#### MATERIAL SUPPLIED
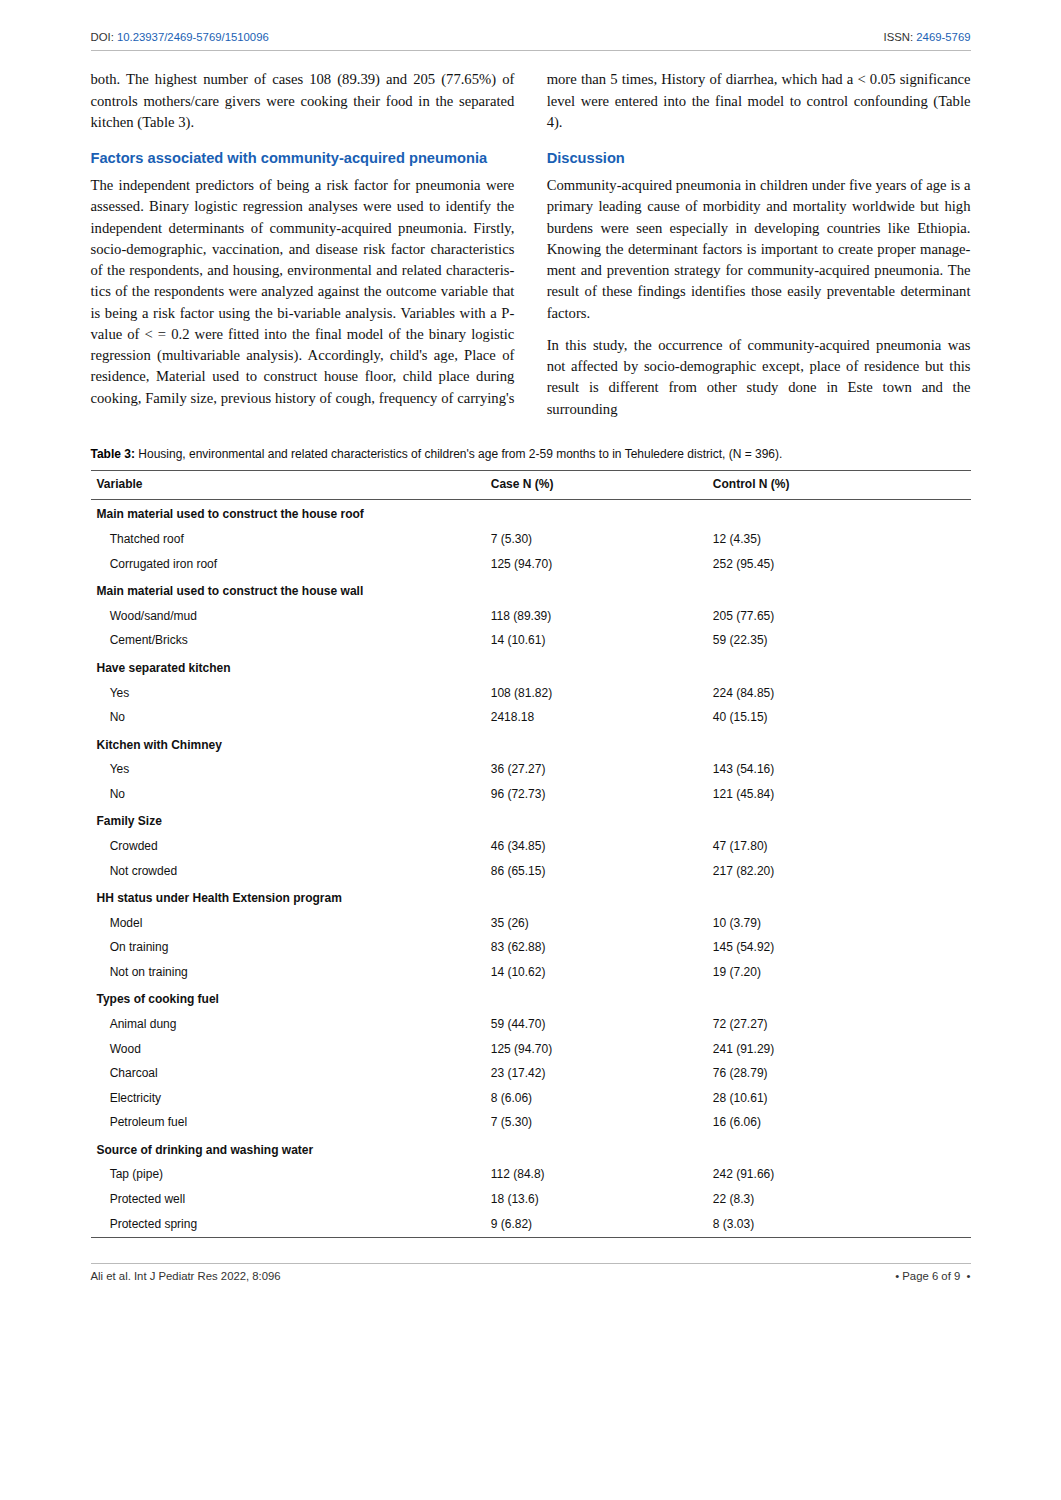DOI: 10.23937/2469-5769/1510096
ISSN: 2469-5769
both. The highest number of cases 108 (89.39) and 205 (77.65%) of controls mothers/care givers were cooking their food in the separated kitchen (Table 3).
Factors associated with community-acquired pneumonia
The independent predictors of being a risk factor for pneumonia were assessed. Binary logistic regression analyses were used to identify the independent determinants of community-acquired pneumonia. Firstly, socio-demographic, vaccination, and disease risk factor characteristics of the respondents, and housing, environmental and related characteristics of the respondents were analyzed against the outcome variable that is being a risk factor using the bi-variable analysis. Variables with a P-value of < = 0.2 were fitted into the final model of the binary logistic regression (multivariable analysis). Accordingly, child's age, Place of residence, Material used to construct house floor, child place during cooking, Family size, previous history of cough, frequency of carrying's more than 5 times, History of diarrhea, which had a < 0.05 significance level were entered into the final model to control confounding (Table 4).
Discussion
Community-acquired pneumonia in children under five years of age is a primary leading cause of morbidity and mortality worldwide but high burdens were seen especially in developing countries like Ethiopia. Knowing the determinant factors is important to create proper management and prevention strategy for community-acquired pneumonia. The result of these findings identifies those easily preventable determinant factors.
In this study, the occurrence of community-acquired pneumonia was not affected by socio-demographic except, place of residence but this result is different from other study done in Este town and the surrounding
Table 3: Housing, environmental and related characteristics of children's age from 2-59 months to in Tehuledere district, (N = 396).
| Variable | Case N (%) | Control N (%) |
| --- | --- | --- |
| Main material used to construct the house roof |
| Thatched roof | 7 (5.30) | 12 (4.35) |
| Corrugated iron roof | 125 (94.70) | 252 (95.45) |
| Main material used to construct the house wall |
| Wood/sand/mud | 118 (89.39) | 205 (77.65) |
| Cement/Bricks | 14 (10.61) | 59 (22.35) |
| Have separated kitchen |
| Yes | 108 (81.82) | 224 (84.85) |
| No | 2418.18 | 40 (15.15) |
| Kitchen with Chimney |
| Yes | 36 (27.27) | 143 (54.16) |
| No | 96 (72.73) | 121 (45.84) |
| Family Size |
| Crowded | 46 (34.85) | 47 (17.80) |
| Not crowded | 86 (65.15) | 217 (82.20) |
| HH status under Health Extension program |
| Model | 35 (26) | 10 (3.79) |
| On training | 83 (62.88) | 145 (54.92) |
| Not on training | 14 (10.62) | 19 (7.20) |
| Types of cooking fuel |
| Animal dung | 59 (44.70) | 72 (27.27) |
| Wood | 125 (94.70) | 241 (91.29) |
| Charcoal | 23 (17.42) | 76 (28.79) |
| Electricity | 8 (6.06) | 28 (10.61) |
| Petroleum fuel | 7 (5.30) | 16 (6.06) |
| Source of drinking and washing water |
| Tap (pipe) | 112 (84.8) | 242 (91.66) |
| Protected well | 18 (13.6) | 22 (8.3) |
| Protected spring | 9 (6.82) | 8 (3.03) |
Ali et al. Int J Pediatr Res 2022, 8:096
Page 6 of 9 •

#### PROBLEM TO WORK ON
Copy out the lines of the records above in which the string "result" appears.

#### ANSWER TO THE EXERCISE
Community-acquired pneumonia in children under five years of age is a primary leading cause of morbidity and mortality worldwide but high burdens were seen especially in developing countries like Ethiopia. Knowing the determinant factors is important to create proper management and prevention strategy for community-acquired pneumonia. The result of these findings identifies those easily preventable determinant factors.
In this study, the occurrence of community-acquired pneumonia was not affected by socio-demographic except, place of residence but this result is different from other study done in Este town and the surrounding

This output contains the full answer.